Please rewrite part of the article on the University of Kansas moving classes online. Begin at the words "Online classes will" and stop after "remote-learning is necessary.", putting "university administrators" wherever "KU officials" appears.

Passage for review:
------------------------------------------------------------------------

The University of Kansas is delaying the resumption of in-person classes after spring break to help protect the members of the University community from the spread of the novel coronavirus, according to an email from Chancellor Douglas Girod and Provost Barbara Bichelmeyer. 

Online classes will begin Monday, March 23, and professors will begin preparing online content next week. Online classes are anticipated to continue for several weeks, according to the email. However KU officials will evaluate the severity of the outbreak on March 28 to see if continuing remote-learning is necessary.

“We know that some members of the Jayhawk community have been in areas with reported cases [of coronavirus], and we don’t expect to be immune from this virus,” according to the email. 

All student housing buildings, dining halls and libraries will remain open, although Girod and Bichelmeyer encouraged those not already back to campus from break to refrain from coming back unless absolutely necessary. 

Students who are sick, have a chronic health condition that increases the risk of contracting the coronavirus, or have traveled or been exposed to areas that have had coronavirus outbreaks have been asked not to return to campus.

------------------------------------------------------------------------

Extracted data:

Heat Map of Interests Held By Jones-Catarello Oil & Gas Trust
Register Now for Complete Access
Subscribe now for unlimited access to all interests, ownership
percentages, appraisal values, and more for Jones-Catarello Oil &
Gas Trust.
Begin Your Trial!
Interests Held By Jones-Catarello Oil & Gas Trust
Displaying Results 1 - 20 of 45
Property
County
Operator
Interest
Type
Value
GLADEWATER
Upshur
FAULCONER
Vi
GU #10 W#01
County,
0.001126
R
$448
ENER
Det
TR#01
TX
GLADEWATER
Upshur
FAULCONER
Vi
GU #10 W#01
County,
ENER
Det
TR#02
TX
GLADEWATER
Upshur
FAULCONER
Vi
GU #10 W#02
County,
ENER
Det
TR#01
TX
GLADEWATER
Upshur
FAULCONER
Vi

------------------------------------------------------------------------

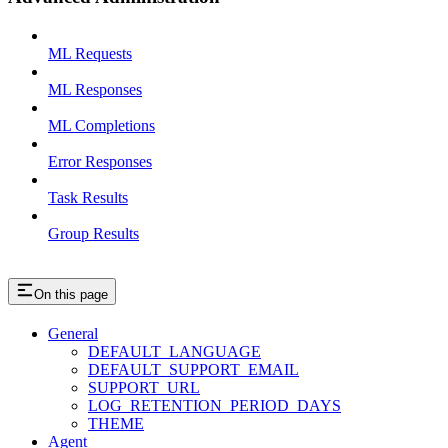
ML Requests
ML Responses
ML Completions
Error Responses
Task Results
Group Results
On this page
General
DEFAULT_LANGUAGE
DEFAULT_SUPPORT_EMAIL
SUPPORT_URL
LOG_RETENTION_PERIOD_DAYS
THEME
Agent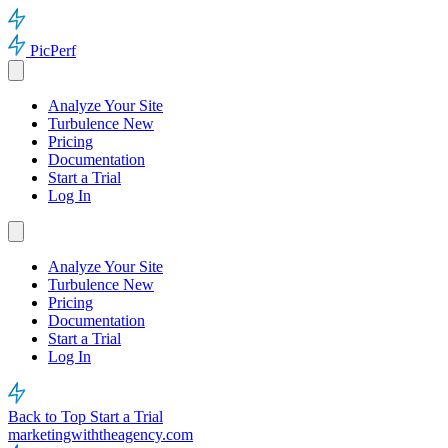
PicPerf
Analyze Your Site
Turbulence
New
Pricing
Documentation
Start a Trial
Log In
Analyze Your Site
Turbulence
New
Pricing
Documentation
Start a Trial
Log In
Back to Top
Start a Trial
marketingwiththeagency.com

------------------------------------------------------------------------

Reply:
Online classes will begin Monday, March 23, and professors will begin preparing online content next week. Online classes are anticipated to continue for several weeks, according to the email. However university administrators will evaluate the severity of the outbreak on March 28 to see if continuing remote-learning is necessary.